▶ [YOUR TASK]: Filter the entries for the string "root". Copy each line that has it.

Dataset excerpts:

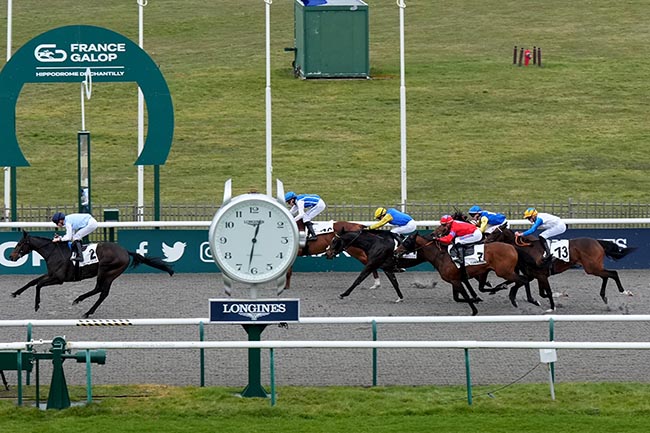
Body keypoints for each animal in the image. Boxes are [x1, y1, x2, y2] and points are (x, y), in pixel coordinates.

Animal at [10, 230, 172, 318]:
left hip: (106, 271)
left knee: (101, 290)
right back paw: (83, 305)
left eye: (19, 244)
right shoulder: (51, 274)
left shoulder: (59, 278)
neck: (53, 252)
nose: (11, 256)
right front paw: (15, 293)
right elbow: (32, 282)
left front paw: (37, 305)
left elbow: (38, 284)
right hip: (109, 274)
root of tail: (125, 251)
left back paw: (83, 306)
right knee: (101, 291)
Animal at [392, 233, 536, 314]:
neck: (441, 255)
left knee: (523, 280)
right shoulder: (455, 280)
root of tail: (513, 247)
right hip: (496, 271)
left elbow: (465, 296)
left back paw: (530, 299)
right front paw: (476, 299)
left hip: (504, 271)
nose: (395, 252)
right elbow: (458, 297)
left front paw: (474, 310)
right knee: (519, 280)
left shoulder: (456, 281)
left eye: (406, 241)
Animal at [492, 226, 632, 304]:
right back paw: (604, 296)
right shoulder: (534, 275)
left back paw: (625, 292)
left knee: (612, 273)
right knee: (606, 276)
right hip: (594, 267)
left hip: (592, 267)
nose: (487, 240)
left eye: (494, 232)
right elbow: (539, 291)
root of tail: (597, 242)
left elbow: (544, 292)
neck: (528, 250)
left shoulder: (540, 275)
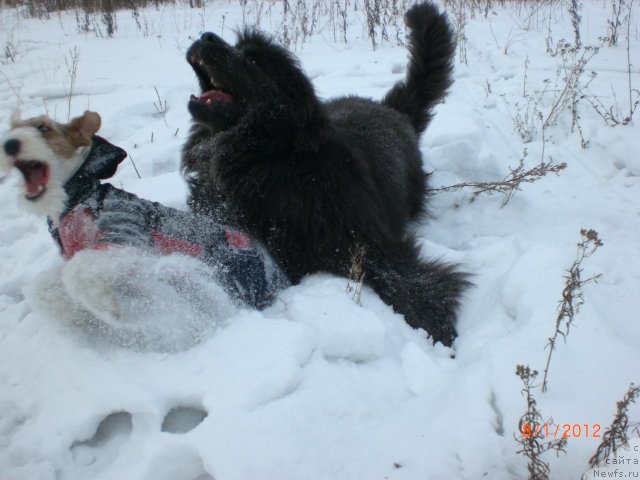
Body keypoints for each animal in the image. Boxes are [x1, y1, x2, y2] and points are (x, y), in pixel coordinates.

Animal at [181, 0, 470, 344]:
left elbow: (404, 281)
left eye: (252, 59)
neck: (266, 162)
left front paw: (438, 327)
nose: (206, 36)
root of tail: (392, 109)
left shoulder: (365, 245)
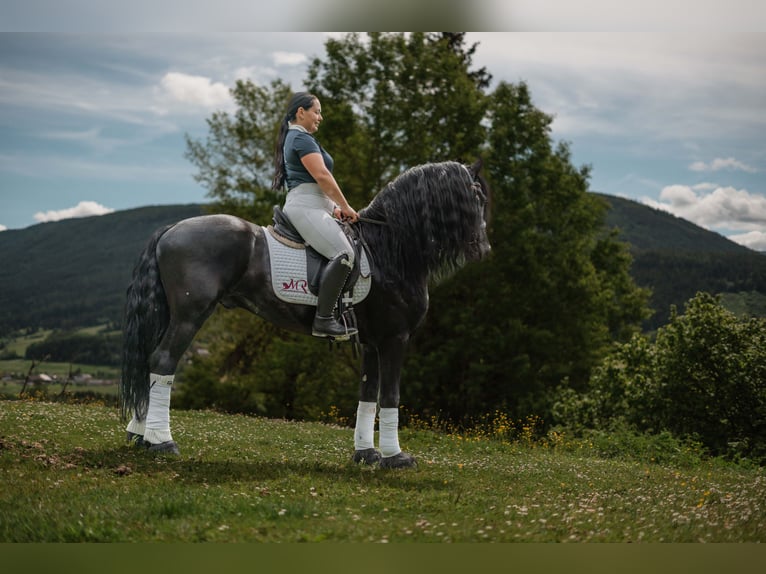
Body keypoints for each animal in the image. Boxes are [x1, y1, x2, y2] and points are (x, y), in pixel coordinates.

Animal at [120, 160, 492, 470]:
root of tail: (172, 229)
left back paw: (140, 435)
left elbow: (367, 393)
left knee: (149, 360)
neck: (389, 250)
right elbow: (390, 395)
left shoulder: (371, 342)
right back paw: (161, 441)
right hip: (190, 314)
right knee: (163, 360)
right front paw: (395, 457)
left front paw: (366, 454)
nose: (485, 250)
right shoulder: (394, 339)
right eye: (475, 197)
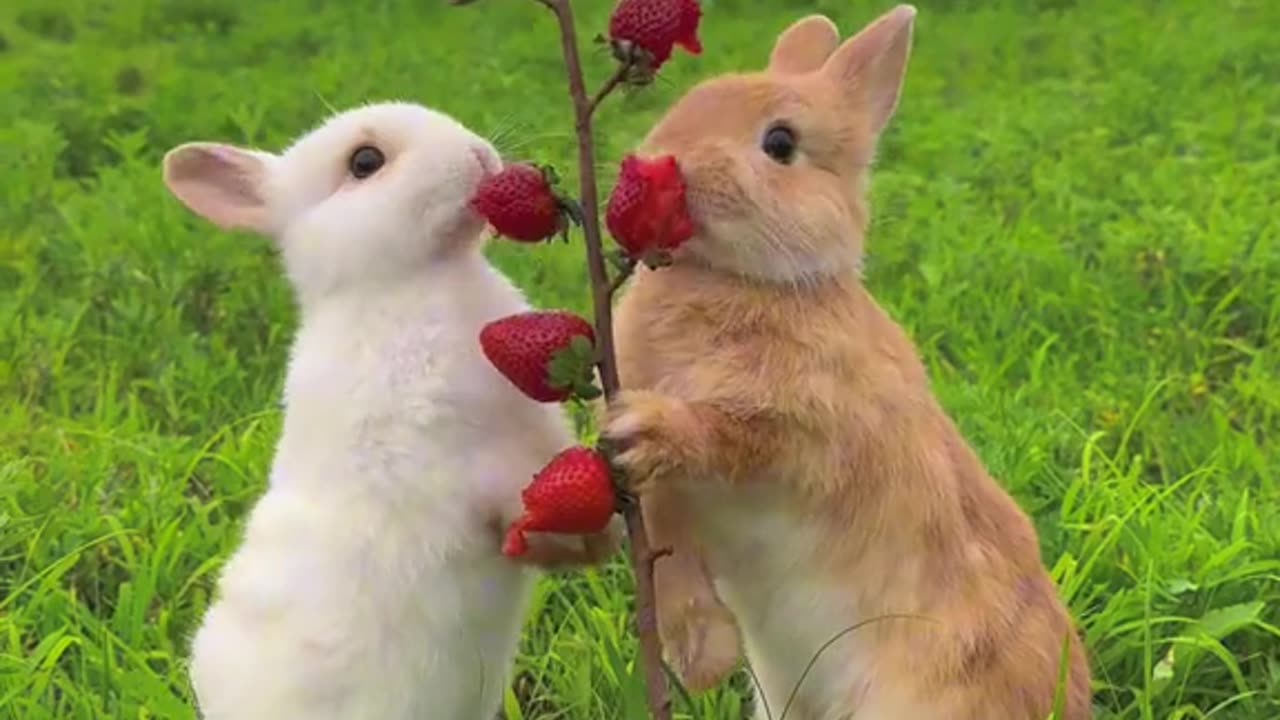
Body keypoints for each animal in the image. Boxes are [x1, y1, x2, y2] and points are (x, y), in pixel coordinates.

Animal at [599, 5, 1090, 717]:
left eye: (780, 143)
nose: (659, 161)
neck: (744, 281)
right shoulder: (671, 507)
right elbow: (670, 558)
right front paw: (702, 660)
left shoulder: (804, 429)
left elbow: (726, 437)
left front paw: (647, 428)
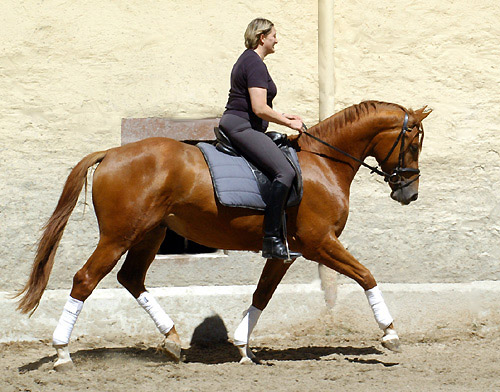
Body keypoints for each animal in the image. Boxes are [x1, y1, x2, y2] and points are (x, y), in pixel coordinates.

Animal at [15, 100, 430, 368]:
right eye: (413, 142)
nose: (409, 193)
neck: (322, 164)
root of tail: (111, 154)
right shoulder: (320, 243)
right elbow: (366, 275)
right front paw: (390, 334)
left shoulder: (285, 252)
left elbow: (262, 294)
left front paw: (244, 348)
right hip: (119, 236)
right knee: (85, 279)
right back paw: (62, 353)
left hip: (150, 234)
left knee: (131, 278)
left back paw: (172, 340)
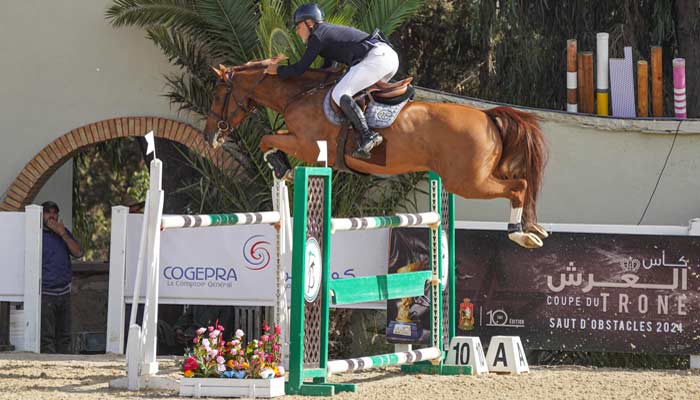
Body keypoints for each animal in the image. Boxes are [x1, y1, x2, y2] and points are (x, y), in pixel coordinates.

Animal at [205, 59, 548, 248]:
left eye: (219, 95)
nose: (211, 136)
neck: (299, 93)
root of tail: (487, 116)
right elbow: (270, 139)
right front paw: (281, 165)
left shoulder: (308, 146)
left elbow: (265, 139)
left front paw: (280, 166)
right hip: (480, 174)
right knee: (521, 182)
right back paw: (533, 228)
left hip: (467, 182)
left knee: (518, 187)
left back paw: (521, 235)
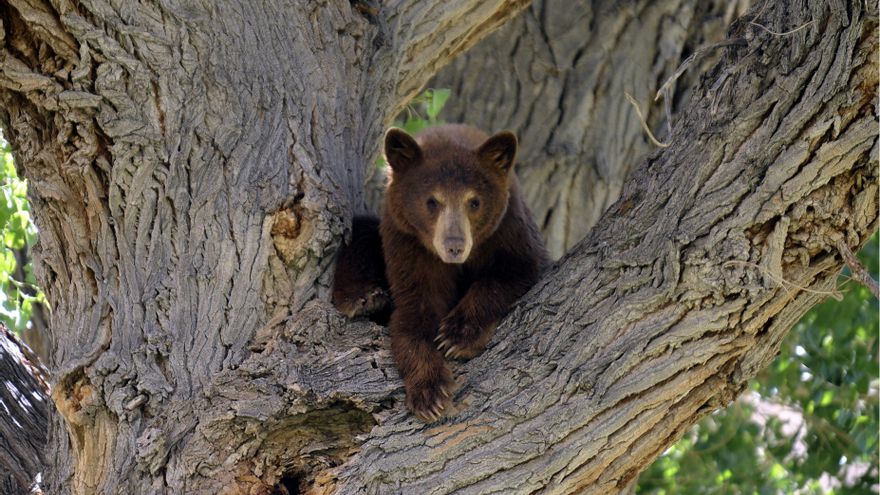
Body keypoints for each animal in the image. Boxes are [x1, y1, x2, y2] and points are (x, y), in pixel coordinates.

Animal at [332, 123, 549, 422]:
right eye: (432, 201)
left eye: (474, 202)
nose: (454, 246)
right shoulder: (408, 245)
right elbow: (414, 312)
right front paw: (429, 393)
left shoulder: (510, 231)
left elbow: (515, 273)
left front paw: (457, 335)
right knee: (362, 230)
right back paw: (363, 298)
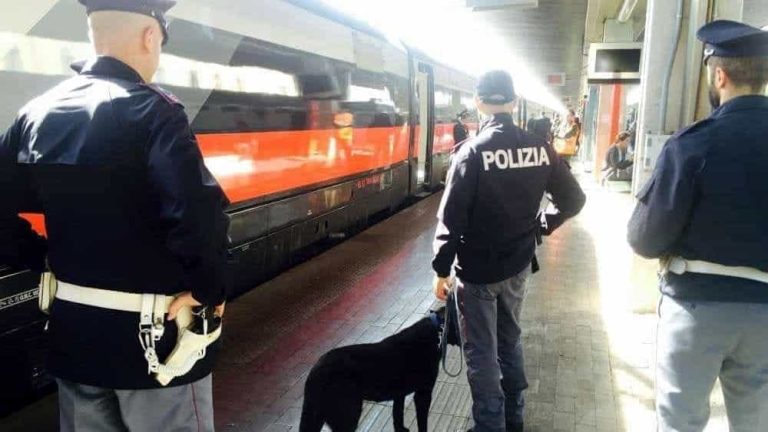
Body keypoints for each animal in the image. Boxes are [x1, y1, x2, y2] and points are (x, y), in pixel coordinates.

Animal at [300, 308, 444, 430]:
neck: (436, 328)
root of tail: (312, 375)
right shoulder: (423, 394)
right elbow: (421, 424)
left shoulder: (399, 394)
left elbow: (397, 416)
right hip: (348, 414)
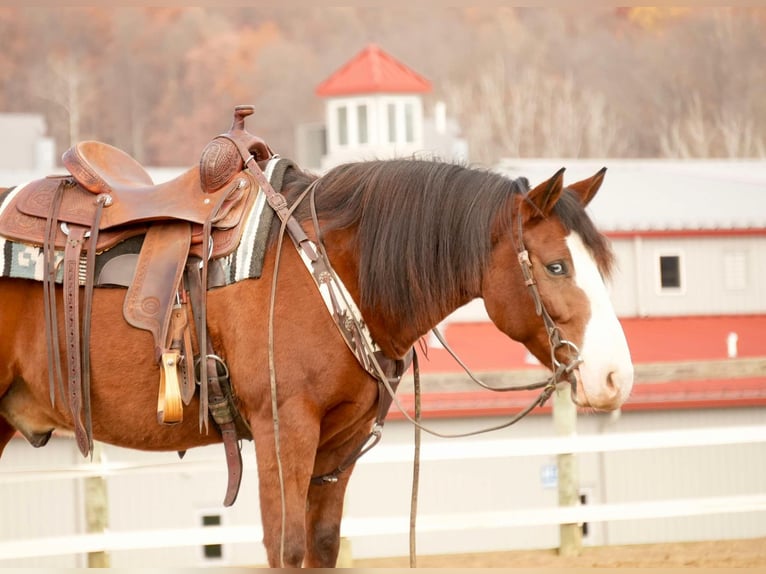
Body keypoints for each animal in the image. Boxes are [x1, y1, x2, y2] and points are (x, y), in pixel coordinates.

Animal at [0, 155, 636, 568]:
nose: (615, 377)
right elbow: (286, 548)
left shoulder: (337, 448)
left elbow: (323, 547)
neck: (331, 271)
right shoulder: (285, 431)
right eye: (555, 266)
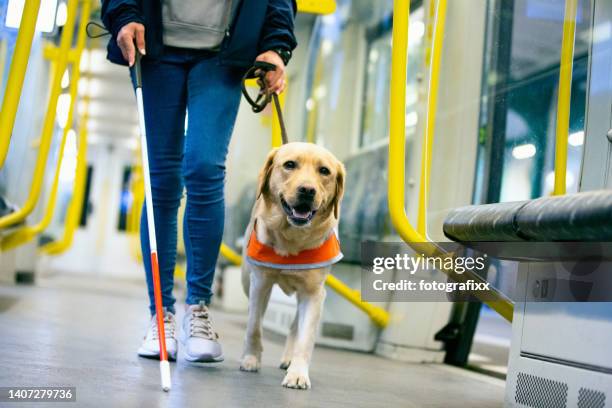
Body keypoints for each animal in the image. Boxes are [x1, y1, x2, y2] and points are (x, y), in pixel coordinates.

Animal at [239, 143, 344, 388]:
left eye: (324, 171)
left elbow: (305, 339)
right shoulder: (260, 284)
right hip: (247, 281)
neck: (291, 238)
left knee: (296, 324)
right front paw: (250, 359)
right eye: (289, 165)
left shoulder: (314, 294)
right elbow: (254, 326)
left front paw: (298, 373)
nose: (307, 190)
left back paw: (289, 359)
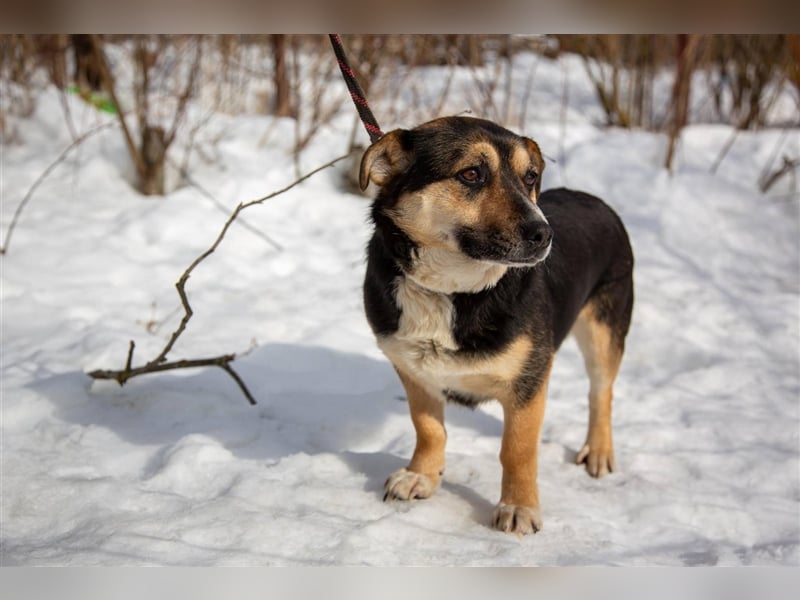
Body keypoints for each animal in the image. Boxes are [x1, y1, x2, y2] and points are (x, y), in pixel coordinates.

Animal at [360, 117, 632, 536]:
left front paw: (518, 506)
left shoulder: (529, 381)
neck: (452, 292)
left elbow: (517, 449)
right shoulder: (413, 371)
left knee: (601, 393)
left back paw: (599, 451)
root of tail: (595, 199)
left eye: (530, 176)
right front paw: (422, 475)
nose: (544, 235)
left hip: (605, 331)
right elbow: (428, 428)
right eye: (471, 174)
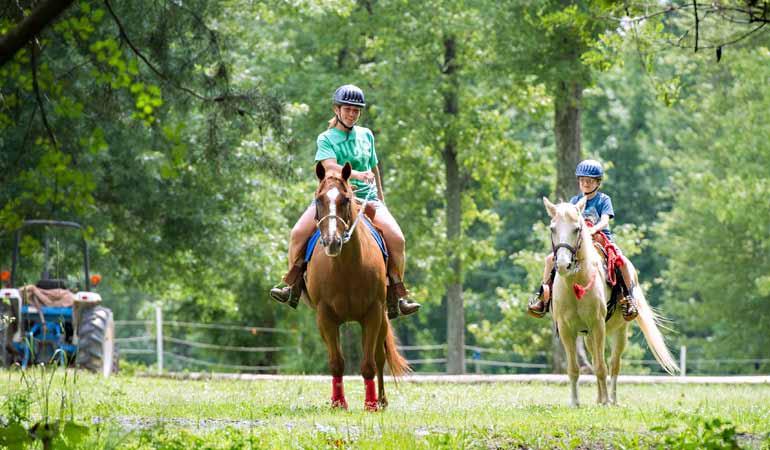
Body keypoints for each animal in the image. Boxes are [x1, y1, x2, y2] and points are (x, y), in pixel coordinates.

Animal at [304, 162, 408, 412]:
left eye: (346, 200)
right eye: (319, 199)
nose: (332, 242)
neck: (346, 267)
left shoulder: (374, 312)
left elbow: (369, 363)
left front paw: (370, 404)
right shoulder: (325, 316)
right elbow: (336, 362)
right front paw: (338, 403)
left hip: (381, 319)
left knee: (379, 357)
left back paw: (381, 400)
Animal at [544, 198, 676, 408]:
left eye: (577, 229)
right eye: (552, 228)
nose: (563, 265)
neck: (576, 284)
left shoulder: (598, 325)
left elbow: (601, 367)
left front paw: (606, 402)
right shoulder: (566, 328)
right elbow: (574, 368)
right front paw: (575, 402)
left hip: (620, 331)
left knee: (613, 364)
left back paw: (612, 400)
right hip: (588, 336)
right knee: (597, 359)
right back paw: (599, 399)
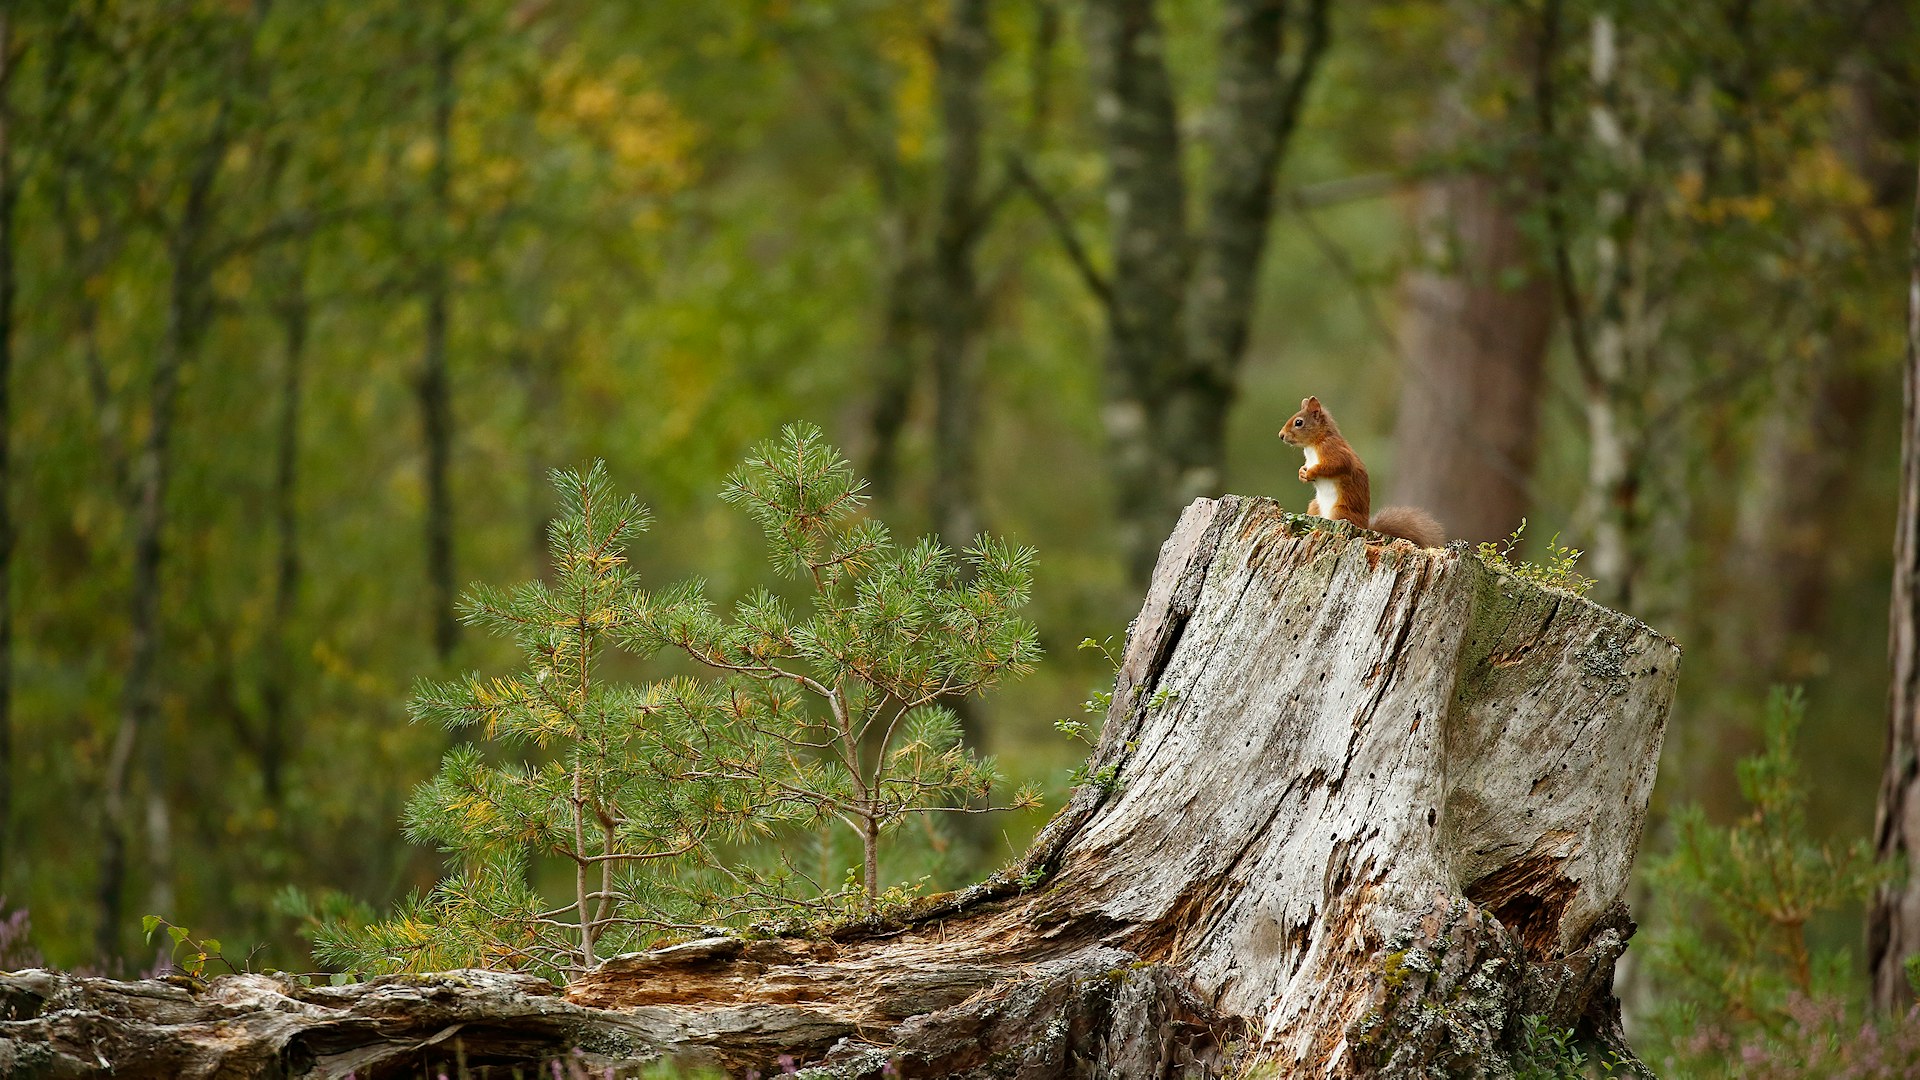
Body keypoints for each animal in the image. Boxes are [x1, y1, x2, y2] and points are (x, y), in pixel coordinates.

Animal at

▶ [PROBLEM SOLUTION]:
root of tail: (125, 251)
root of tail: (513, 247)
root of tail: (597, 242)
root of tail: (392, 109)
root of tail: (172, 229)
root of tail: (111, 154)
root of tail: (487, 116)
root of tail: (312, 375)
root of tail: (595, 199)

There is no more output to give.